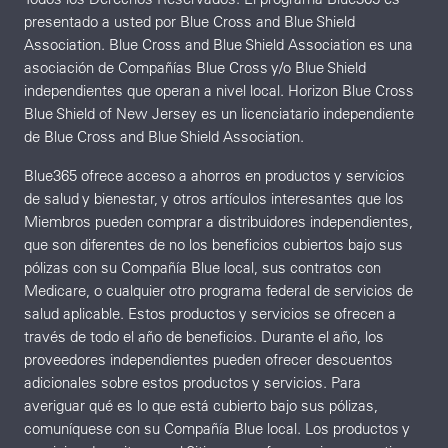
presentado a usted por Blue Cross and Blue Shield
Association. Blue Cross and Blue Shield Association es una
asociación de Compañías Blue Cross y/o Blue Shield
independientes que operan a nivel local. Horizon Blue Cross
Blue Shield of New Jersey es un licenciatario independiente
de Blue Cross and Blue Shield Association.
Blue365 ofrece acceso a ahorros en productos y servicios
de salud y bienestar, y otros artículos interesantes que los
Miembros pueden comprar a distribuidores independientes,
que son diferentes de no los beneficios cubiertos bajo sus
pólizas con su Compañía Blue local, sus contratos con
Medicare, o cualquier otro programa federal de servicios de
salud aplicable. Estos productos y servicios se ofrecen a
través de todo el año de beneficios. Durante el año, los
proveedores independientes pueden ofrecer descuentos
adicionales sobre estos productos y servicios. Para
averiguar qué es lo que está cubierto bajo sus pólizas,
comuníquese con su Compañía Blue local. Los productos y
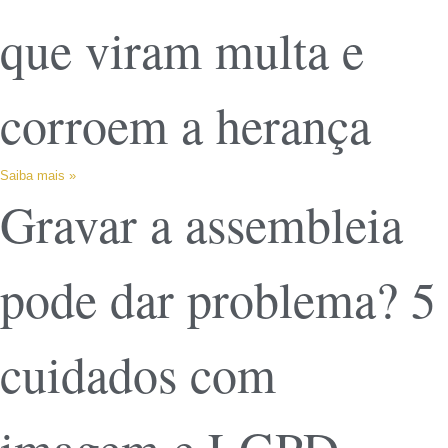
que viram multa e
corroem a herança
Saiba mais »
Gravar a assembleia
pode dar problema? 5
cuidados com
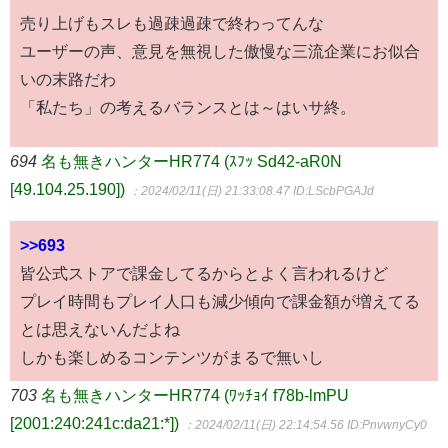
売り上げもスレも過疎過疎で終わってんな
ユーザーの声、意見を無視した傲慢な三流企業にお似合
いの末路だわ
「私たち」の考えるバランスとは～はいサ終。
694
名も無きハンターHR774 (ｽﾌｯ Sd42-aR0N
[49.104.25.190])
：2024/02/11(日) 21:33:08.47
ID:LScbPGAJd
>>693
皆公式ストアで課金してるからとよく言われるけど
プレイ時間もプレイ人口も減少傾向で課金額が増えてる
とは思えないんだよね
しかも楽しめるコンテンツがまるで無いし
703
名も無きハンターHR774 (ﾜｯﾁｮｲ f78b-lmPU
[2001:240:241c:da21:*])
：2024/02/11(日) 22:14:54.56
ID:PnvwnyCy0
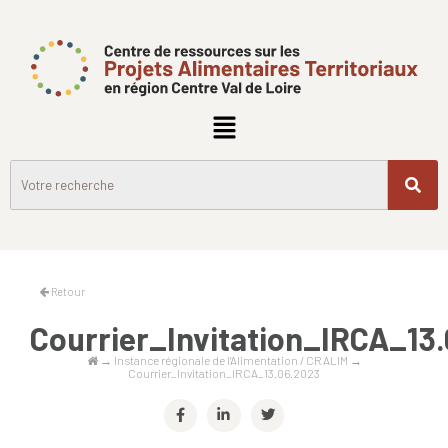
Retour
Courrier_Invitation_IRCA_13
→
Instance régionale de l’Alimentation / CRALIM
→
Courrier_Invitation_IRCA_13.06.2023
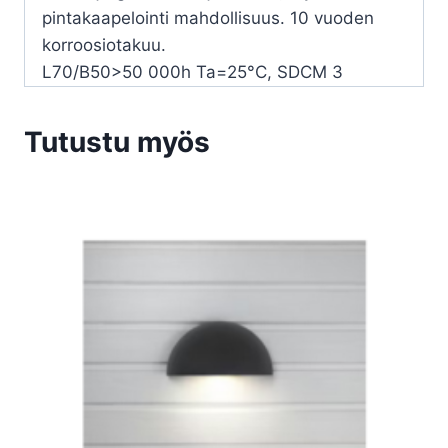
pintakaapelointi mahdollisuus. 10 vuoden
korroosiotakuu.
L70/B50>50 000h Ta=25°C, SDCM 3
Tutustu myös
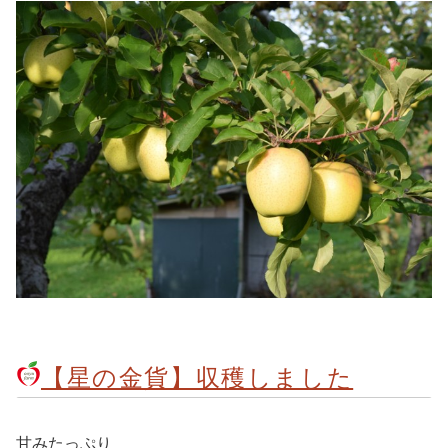
【星の金貨】収穫しました
甘みたっぷり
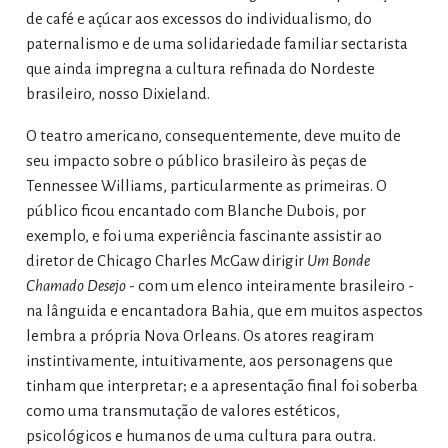
de café e açúcar aos excessos do individualismo, do
paternalismo e de uma solidariedade familiar sectarista
que ainda impregna a cultura refinada do Nordeste
brasileiro, nosso Dixieland.
O teatro americano, consequentemente, deve muito de
seu impacto sobre o público brasileiro às peças de
Tennessee Williams, particularmente as primeiras. O
público ficou encantado com Blanche Dubois, por
exemplo, e foi uma experiência fascinante assistir ao
diretor de Chicago Charles McGaw dirigir
Um Bonde
Chamado Desejo
- com um elenco inteiramente brasileiro -
na lânguida e encantadora Bahia, que em muitos aspectos
lembra a própria Nova Orleans. Os atores reagiram
instintivamente, intuitivamente, aos personagens que
tinham que interpretar; e a apresentação final foi soberba
como uma transmutação de valores estéticos,
psicológicos e humanos de uma cultura para outra.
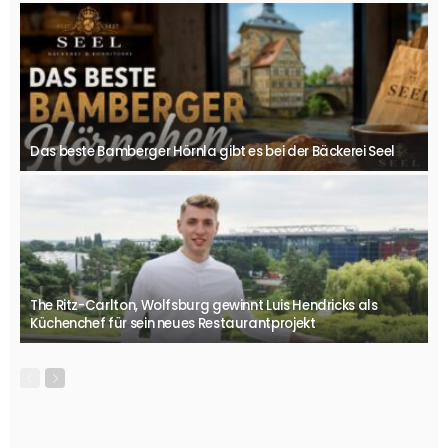
Das beste Bamberger Hörnla gibt es bei der Bäckerei Seel
The Ritz-Carlton, Wolfsburg gewinnt Luis Hendricks als
Küchenchef für sein neues Restaurantprojekt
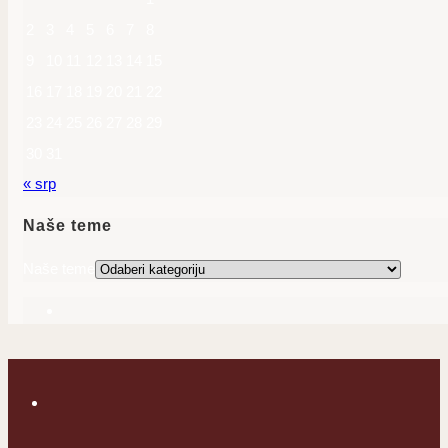
2
3
4
5
6
7
8
9
10
11
12
13
14
15
16
17
18
19
20
21
22
23
24
25
26
27
28
29
30
31
« srp
Naše teme
Naše teme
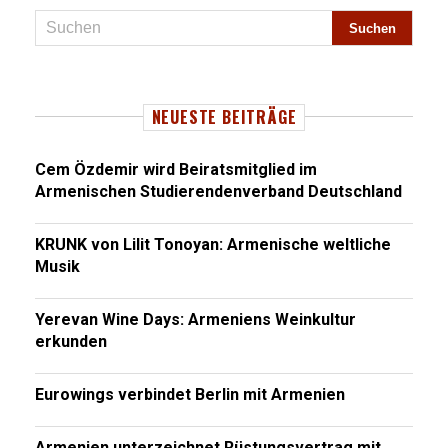
NEUESTE BEITRÄGE
Cem Özdemir wird Beiratsmitglied im
Armenischen Studierendenverband Deutschland
KRUNK von Lilit Tonoyan: Armenische weltliche
Musik
Yerevan Wine Days: Armeniens Weinkultur
erkunden
Eurowings verbindet Berlin mit Armenien
Armenien unterzeichnet Rüstungsvertrag mit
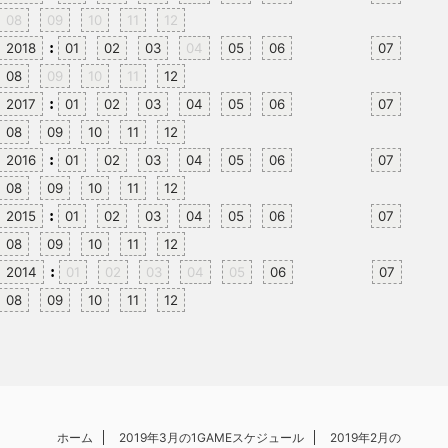
08
09
10
11
12
:
2018
01
02
03
04
05
06
07
08
09
10
11
12
:
2017
01
02
03
04
05
06
07
08
09
10
11
12
:
2016
01
02
03
04
05
06
07
08
09
10
11
12
:
2015
01
02
03
04
05
06
07
08
09
10
11
12
:
2014
01
02
03
04
05
06
07
08
09
10
11
12
ホーム
2019年3月の1GAMEスケジュール
2019年2月の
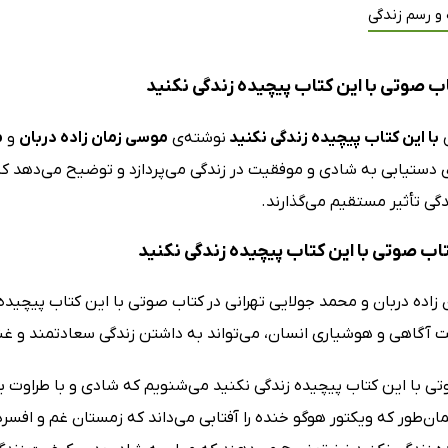
 و رسم زندگی
ب صوتی با این کتاب پیچیده زندگی نکنید
ی
با این کتاب پیچیده زندگی نکنید
نوشته‌ی
موسی زمان زاده دربان
و
م
ی دستیابی به شادی و موفقیت در زندگی می‌پردازد و توضیح می‌دهد ک
گی تأثیر مستقیم می‌گذارند.
تاب صوتی با این کتاب پیچیده زندگی نکنید
اده دربان و محمد جولایی تهرانی در
کتاب صوتی با این کتاب پیچیده ز
 آگاهی و هوشیاری انسان، می‌تواند به داشتن زندگی سعادتمند و غ
تی با این کتاب پیچیده زندگی نکنید می‌شنویم که شادی و با طراوت 
ن‌طور که ویکتور هوگو خنده را آفتابی می‌داند که زمستان غم و افسردگ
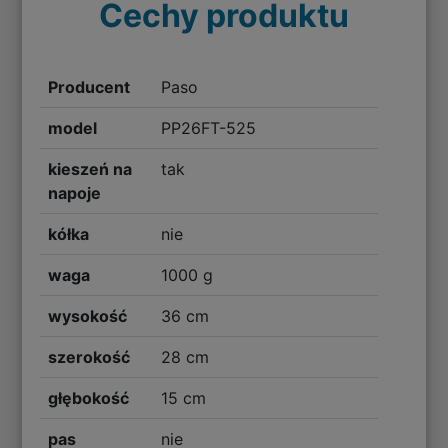
Cechy produktu
Producent
Paso
model
PP26FT-525
kieszeń na
tak
napoje
kółka
nie
waga
1000 g
wysokość
36 cm
szerokość
28 cm
głębokość
15 cm
pas
nie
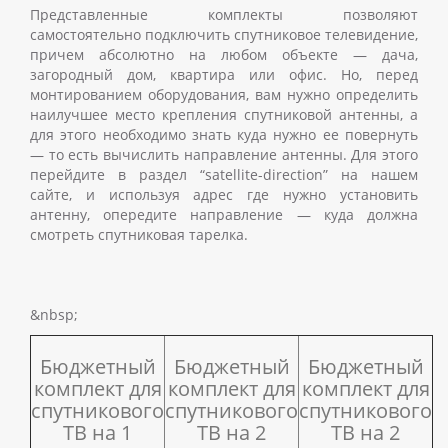
Представленные комплекты позволяют
самостоятельно подключить спутниковое телевидение
,
причем абсолютно на любом объекте
—
дача,
загородный дом, квартира или офис. Но, перед
монтированием оборудования, вам нужно определить
наилучшее место крепления спутниковой антенны, а
для этого необходимо знать куда нужно ее повернуть
—
то есть вычислить направление антенны. Для этого
перейдите в раздел “satellite-direction” на нашем
сайте, и используя адрес где нужно установить
антенну, опередите направление
—
куда должна
смотреть спутниковая тарелка.
&nbsp;
Бюджетный
Бюджетный
Бюджетный
комплект для
комплект для
комплект для
спутникового
спутникового
спутникового
ТВ на 1
ТВ на 2
ТВ на 2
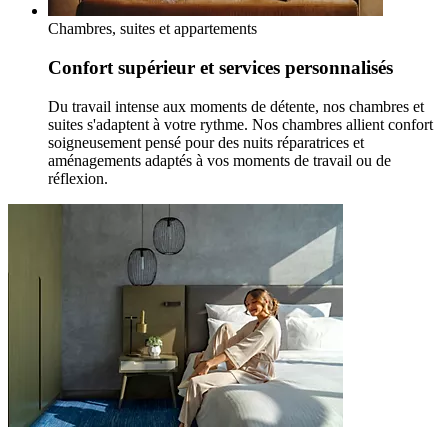
Chambres, suites et appartements
Confort supérieur et services personnalisés
Du travail intense aux moments de détente, nos chambres et
suites s'adaptent à votre rythme. Nos chambres allient confort
soigneusement pensé pour des nuits réparatrices et
aménagements adaptés à vos moments de travail ou de
réflexion.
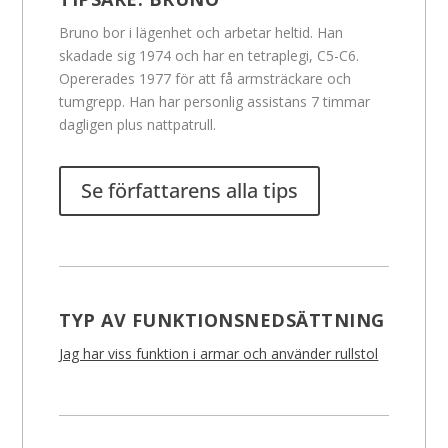
Bruno bor i lägenhet och arbetar heltid. Han
skadade sig 1974 och har en tetraplegi, C5-C6.
Opererades 1977 för att få armsträckare och
tumgrepp. Han har personlig assistans 7 timmar
dagligen plus nattpatrull.
Se författarens alla tips
TYP AV FUNKTIONSNEDSÄTTNING
Jag har viss funktion i armar och använder rullstol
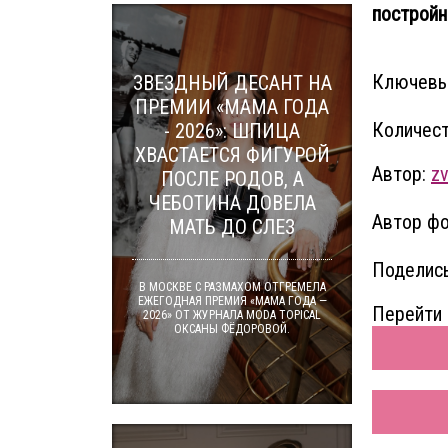
постройн
Ключевы
ЗВЕЗДНЫЙ ДЕСАНТ НА
ПРЕМИИ «МАМА ГОДА
Количест
- 2026»: ШПИЦА
ХВАСТАЕТСЯ ФИГУРОЙ
Автор:
z
ПОСЛЕ РОДОВ, А
ЧЕБОТИНА ДОВЕЛА
Автор фо
МАТЬ ДО СЛЕЗ
Поделись
В МОСКВЕ С РАЗМАХОМ ОТГРЕМЕЛА
ЕЖЕГОДНАЯ ПРЕМИЯ «МАМА ГОДА —
Перейти 
2026» ОТ ЖУРНАЛА MODA TOPICAL
ОКСАНЫ ФЁДОРОВОЙ.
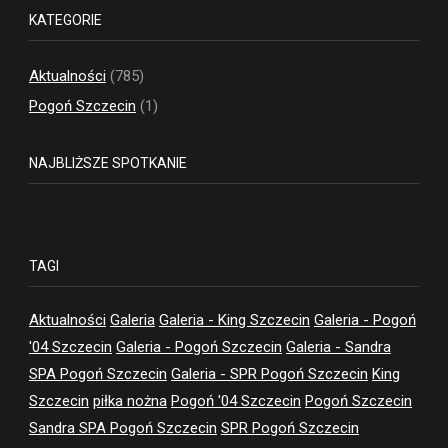
KATEGORIE
Aktualności
(785)
Pogoń Szczecin
(1)
NAJBLIŻSZE SPOTKANIE
TAGI
Aktualności
Galeria
Galeria - King Szczecin
Galeria - Pogoń
'04 Szczecin
Galeria - Pogoń Szczecin
Galeria - Sandra
SPA Pogoń Szczecin
Galeria - SPR Pogoń Szczecin
King
Szczecin
piłka nożna
Pogoń '04 Szczecin
Pogoń Szczecin
Sandra SPA Pogoń Szczecin
SPR Pogoń Szczecin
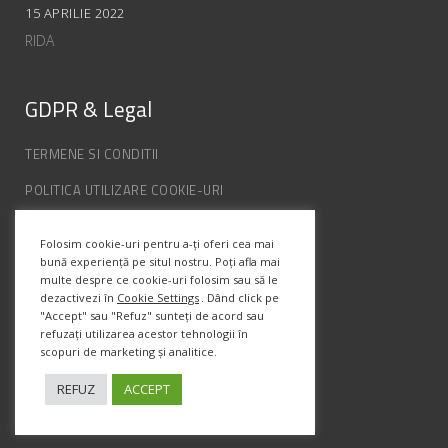
15 APRILIE 2022
RIDA
GDPR & Legal
TERMENE SI CONDITII
POLITICA UTILIZARE COOKIE-URI
POLITICA DE CONFIDENȚIALITATE
Folosim cookie-uri pentru a-ți oferi cea mai
ANPC
bună experiență pe situl nostru. Poți afla mai
multe despre ce cookie-uri folosim sau să le
dezactivezi în
Cookie Settings
. Dând click pe
Info Contact
"Accept" sau "Refuz" sunteți de acord sau
refuzați utilizarea acestor tehnologii în
scopuri de marketing și analitice.
Str. Semenic, Nr.1, Ap.5, Timisoara.
Telefon:
(+4) 0747 066 701
REFUZ
ACCEPT
Email:
office@prismadesign.ro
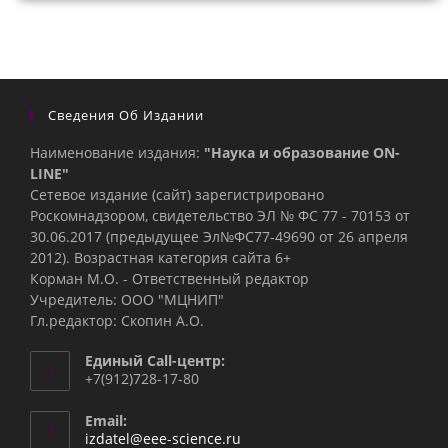
Сведения Об Издании
Наименование издания:
"Наука и образование ON-
LINE"
Сетевое издание (сайт) зарегистрировано
Роскомнадзором, свидетельство ЭЛ № ФС 77 - 70153 от
30.06.2017 (предыдущее Эл№ФC77-49690 от 26 апреля
2012). Возрастная категория сайта 6+
Корман М.О. - Ответственный редактор
Учредитель: ООО "МЦНИП"
Гл.редактор: Скопин А.О.
Единый Call-центр:
+7(912)728-17-80
Email:
Откроется
izdatel@eee-science.ru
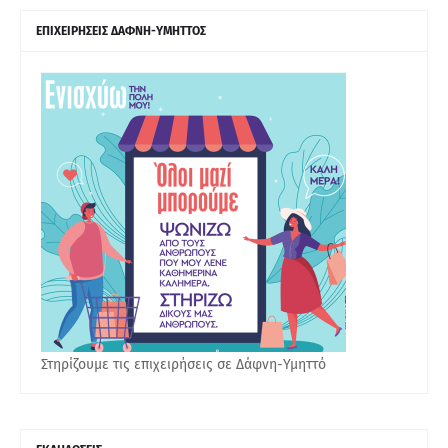
ΕΠΙΧΕΙΡΗΣΕΙΣ ΔΑΦΝΗ-ΥΜΗΤΤΟΣ
Στηρίζουμε τις επιχειρήσεις σε Δάφνη-Υμηττό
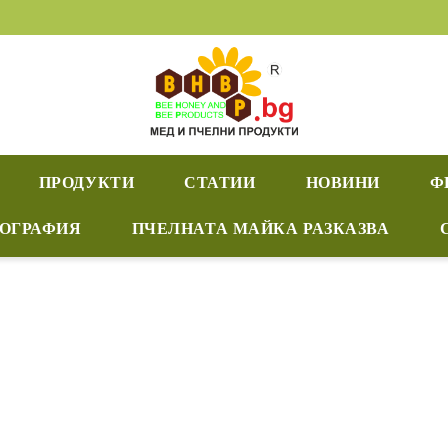
ПРОДУКТИ
СТАТИИ
НОВИНИ
Ф
ИОГРАФИЯ
ПЧЕЛНАТА МАЙКА РАЗКАЗВА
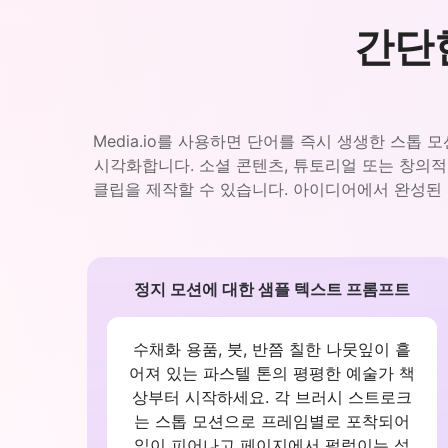
간단
Media.io를 사용하면 단어를 즉시 생생한 스톱
시각화합니다. 소셜 콘텐츠, 튜토리얼 또는 창의
클립을 제작할 수 있습니다. 아이디어에서 완성된
정지 모션에 대한 샘플 텍스트 프롬프트
수채화 용품, 붓, 반쯤 칠한 나뭇잎이 흩
어져 있는 파스텔 톤의 평평한 예술가 책
상부터 시작하세요. 각 브러시 스트로크
는 스톱 모션으로 프레임별로 포착되어
잎이 피어나고 페이지에서 펄럭이는 섬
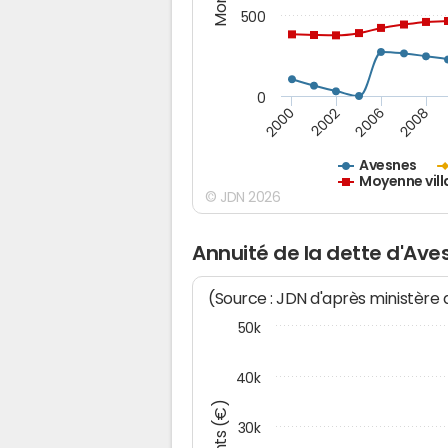
500
0
2000
2002
2006
2008
Avesnes
Moyenne vill
© JDN 2026
Annuité de la dette d'Ave
(Source : JDN d'après ministère
50k
40k
30k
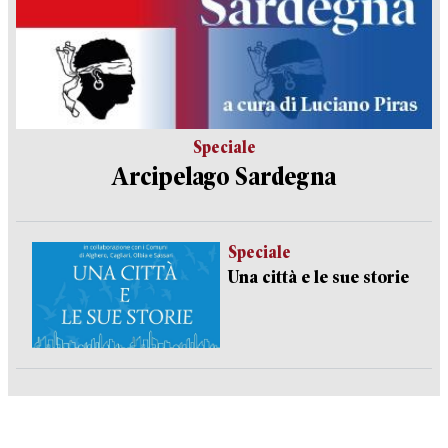
Speciale
Arcipelago Sardegna
Speciale
Una città e le sue storie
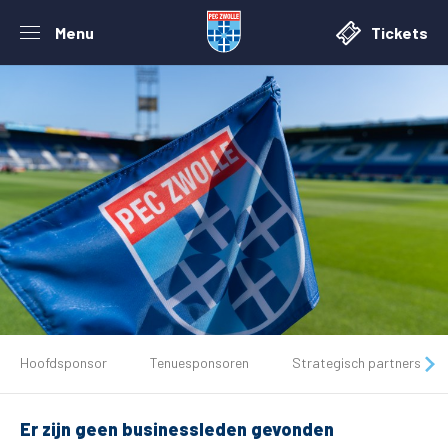
Menu
Tickets
De club
Hoofdsponsor
Tenuesponsoren
Strategisch partners
Tickets
Er zijn geen businessleden gevonden
Matchdays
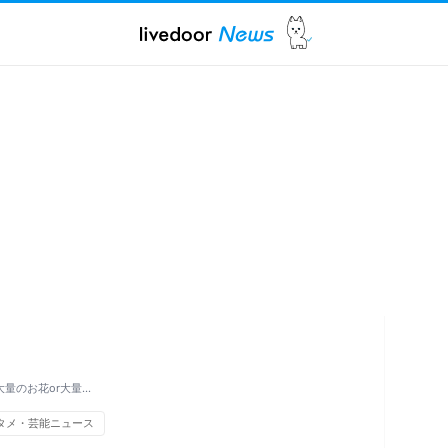
量のお花or大量…
タメ・芸能ニュース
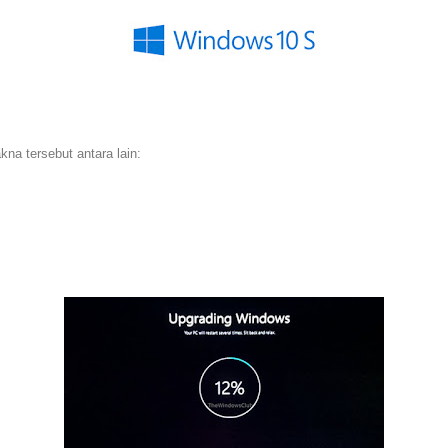
na tersebut antara lain:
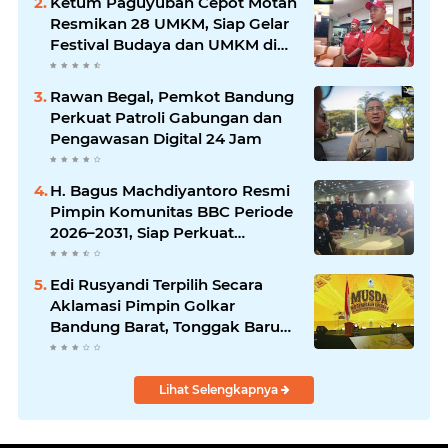
Ketum Paguyuban Cepot Motah
Resmikan 28 UMKM, Siap Gelar
Festival Budaya dan UMKM di
Jalan Braga
Rawan Begal, Pemkot Bandung
Perkuat Patroli Gabungan dan
Pengawasan Digital 24 Jam
H. Bagus Machdiyantoro Resmi
Pimpin Komunitas BBC Periode
2026–2031, Siap Perkuat
Solidaritas dan Hadirkan
Program Nyata untuk
Edi Rusyandi Terpilih Secara
Masyarakat
Aklamasi Pimpin Golkar
Bandung Barat, Tonggak Baru
Kepemimpinan Harmonis
"Turun Ranjang"
Lihat Selengkapnya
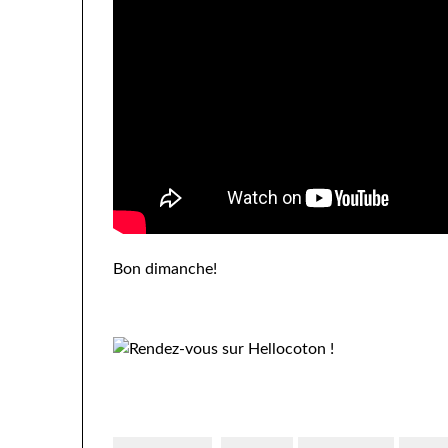
Bon dimanche!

★ ★ ★ ★ ★ ★ ★

Exercise prompt:
Pictures should be omitted. Please return exactly the lines from the line that holds "Hoofdsponsor" through the end of the records.

Response below:
Hoofdsponsor
Tenuesponsoren
Strategisch partners
Tickets
Er zijn geen businessleden gevonden
Matchdays
量のお花or大量…
タメ・芸能ニュース
na tersebut antara lain:
Ketum Paguyuban Cepot Motah
Resmikan 28 UMKM, Siap Gelar
Festival Budaya dan UMKM di
Jalan Braga
Rawan Begal, Pemkot Bandung
Perkuat Patroli Gabungan dan
Pengawasan Digital 24 Jam
H. Bagus Machdiyantoro Resmi
Pimpin Komunitas BBC Periode
2026–2031, Siap Perkuat
Solidaritas dan Hadirkan
Program Nyata untuk
Edi Rusyandi Terpilih Secara
Masyarakat
Aklamasi Pimpin Golkar
Bandung Barat, Tonggak Baru
Kepemimpinan Harmonis
"Turun Ranjang"
Lihat Selengkapnya
Bon dimanche!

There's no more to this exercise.